Problem requirements - Copy the items word for word, starting at the line containing "How many lines are shown in the chart?" and running through the end of the items, both ends included. Leave the pictures out.

Figure understanding tasks

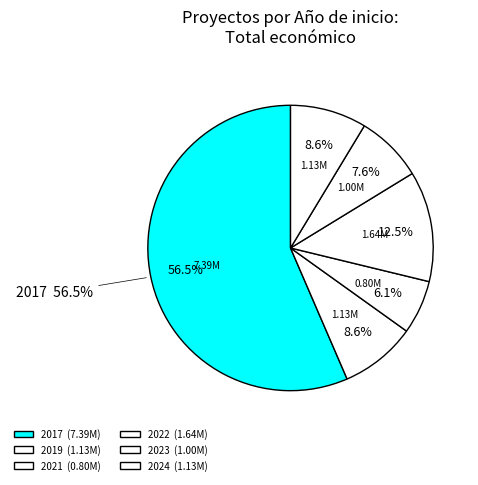

Is 2022 the majority of the pie?

No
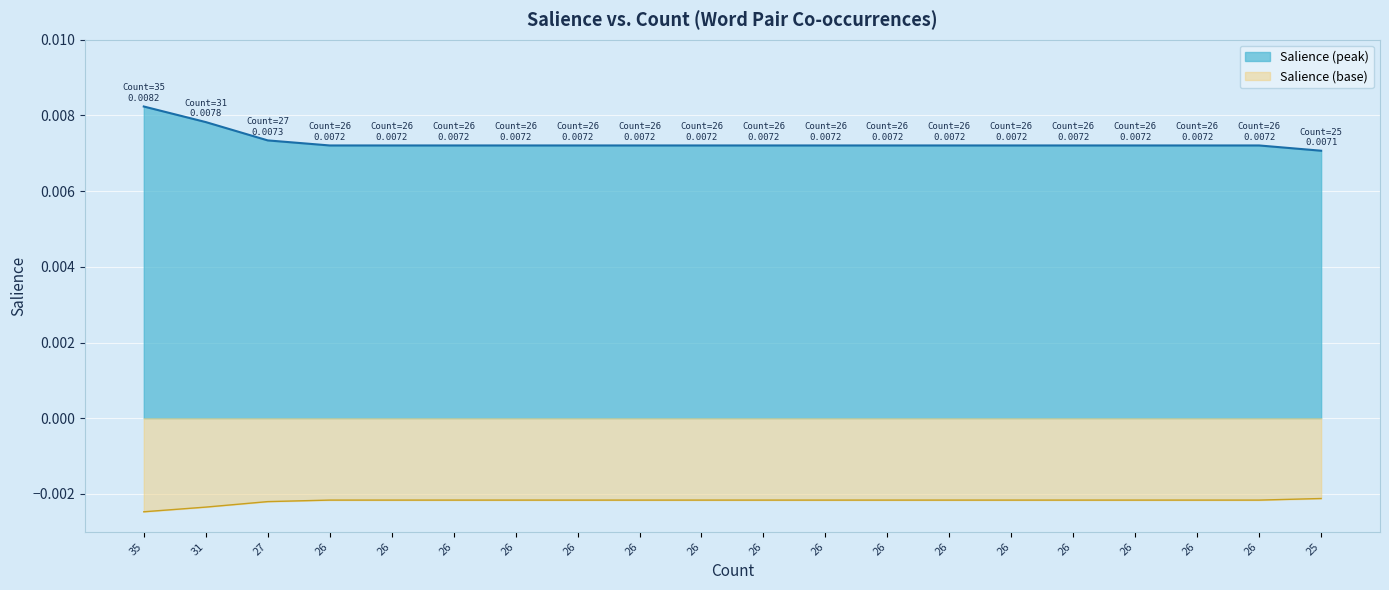

True or false: there are more than 2 points higher than both neighbors.

False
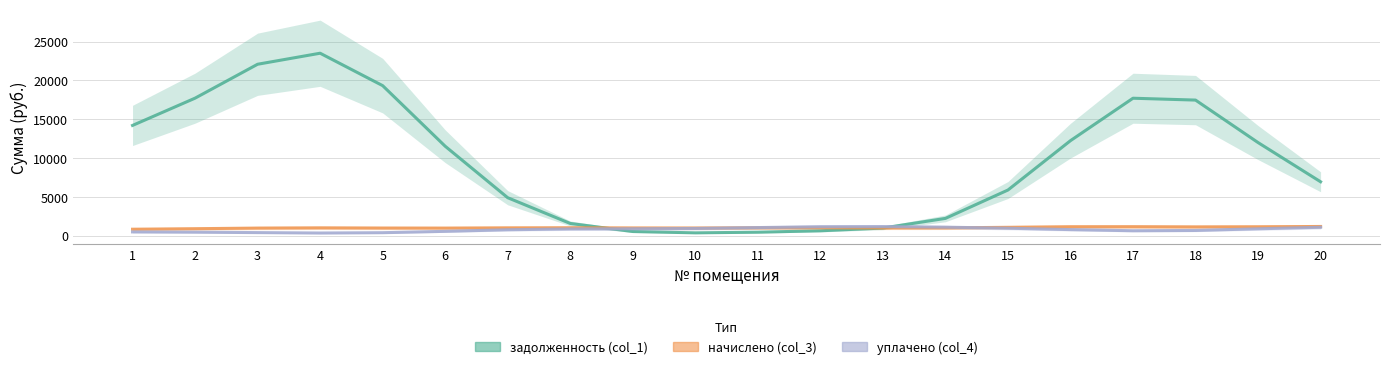

True or false: начислено (col_3) and уплачено (col_4) intersect in this chart.

True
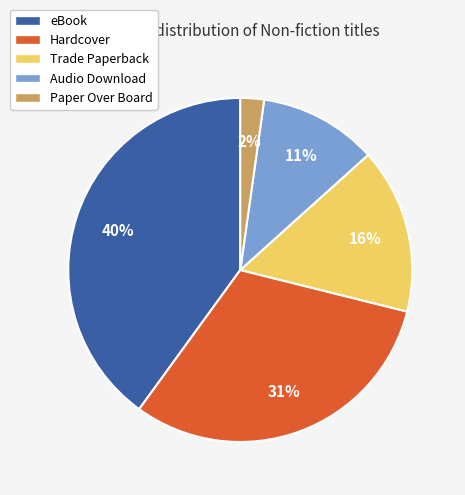

What is the smallest slice in the pie chart?

Paper Over Board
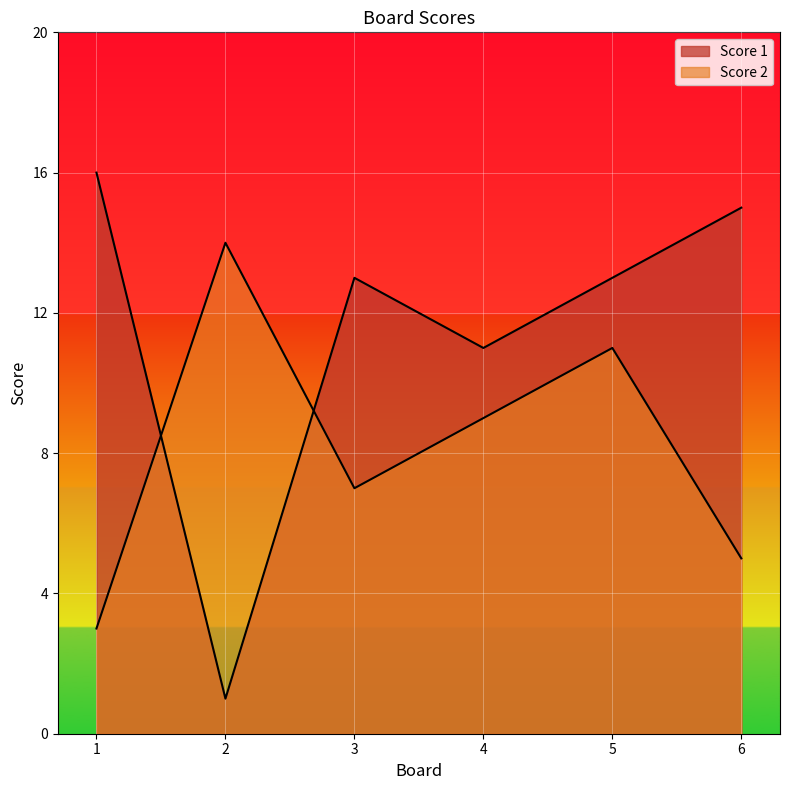

How many lines are shown in the chart?

2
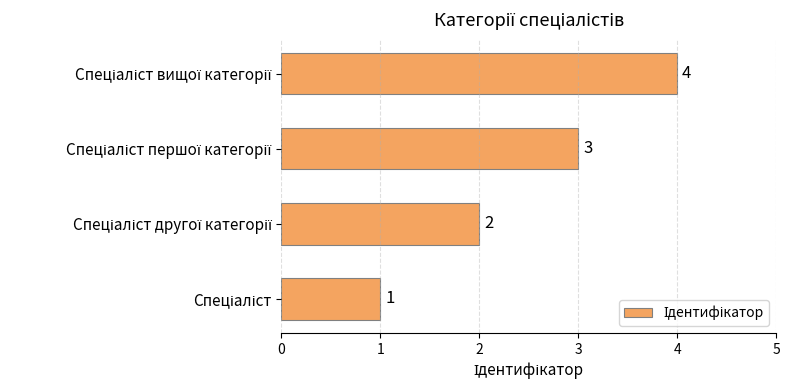

What is the difference between the maximum and minimum values?

3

Written response -
How many lines are shown in the chart?

2

What is the difference between the maximum and minimum values?

3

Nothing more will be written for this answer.